[Supplied information — start]

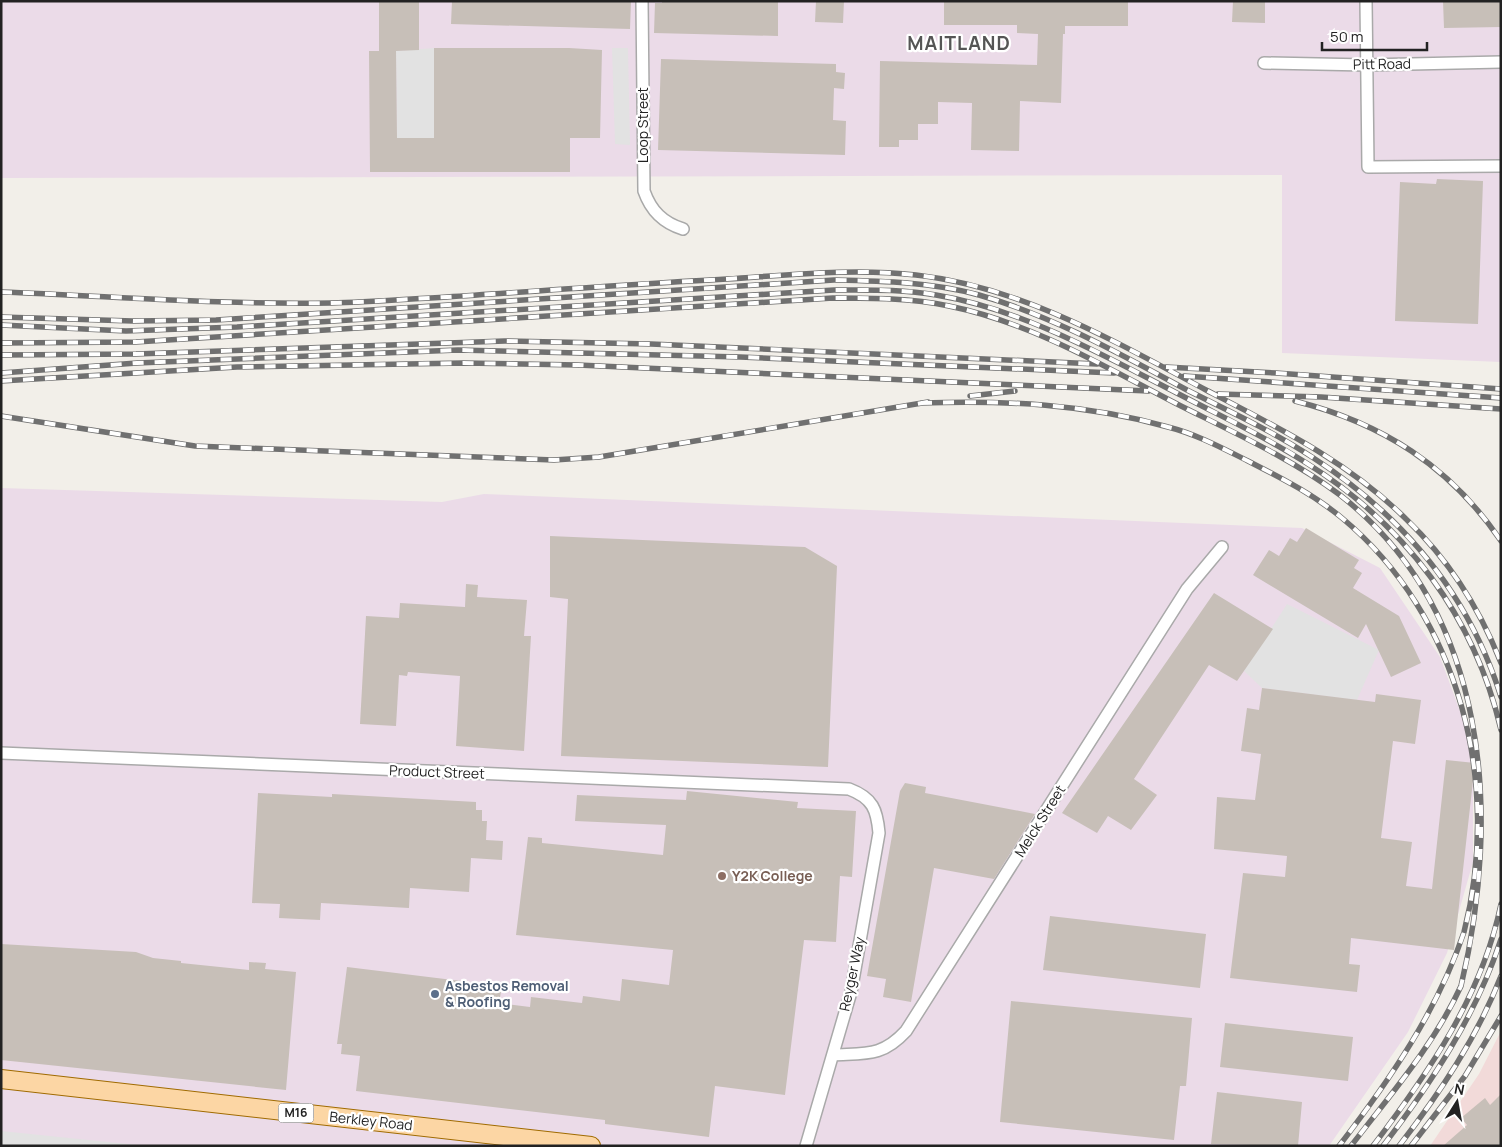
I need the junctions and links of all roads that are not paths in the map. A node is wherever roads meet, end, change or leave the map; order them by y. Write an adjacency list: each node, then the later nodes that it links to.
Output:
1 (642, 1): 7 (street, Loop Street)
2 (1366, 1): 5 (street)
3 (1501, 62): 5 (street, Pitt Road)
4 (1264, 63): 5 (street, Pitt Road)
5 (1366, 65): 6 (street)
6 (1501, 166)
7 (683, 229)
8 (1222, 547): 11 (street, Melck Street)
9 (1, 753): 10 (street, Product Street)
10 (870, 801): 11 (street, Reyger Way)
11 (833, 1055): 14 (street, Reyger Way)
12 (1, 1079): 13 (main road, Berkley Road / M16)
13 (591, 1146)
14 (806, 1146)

[Supplied information — finish]

A faithful, complete copy of the records above is required, one that contains no pictures.

## Worked solution
I need the junctions and links of all roads that are not paths in the map. A node is wherever roads meet, end, change or leave the map; order them by y. Write an adjacency list: each node, then the later nodes that it links to.
Output:
1 (642, 1): 7 (street, Loop Street)
2 (1366, 1): 5 (street)
3 (1501, 62): 5 (street, Pitt Road)
4 (1264, 63): 5 (street, Pitt Road)
5 (1366, 65): 6 (street)
6 (1501, 166)
7 (683, 229)
8 (1222, 547): 11 (street, Melck Street)
9 (1, 753): 10 (street, Product Street)
10 (870, 801): 11 (street, Reyger Way)
11 (833, 1055): 14 (street, Reyger Way)
12 (1, 1079): 13 (main road, Berkley Road / M16)
13 (591, 1146)
14 (806, 1146)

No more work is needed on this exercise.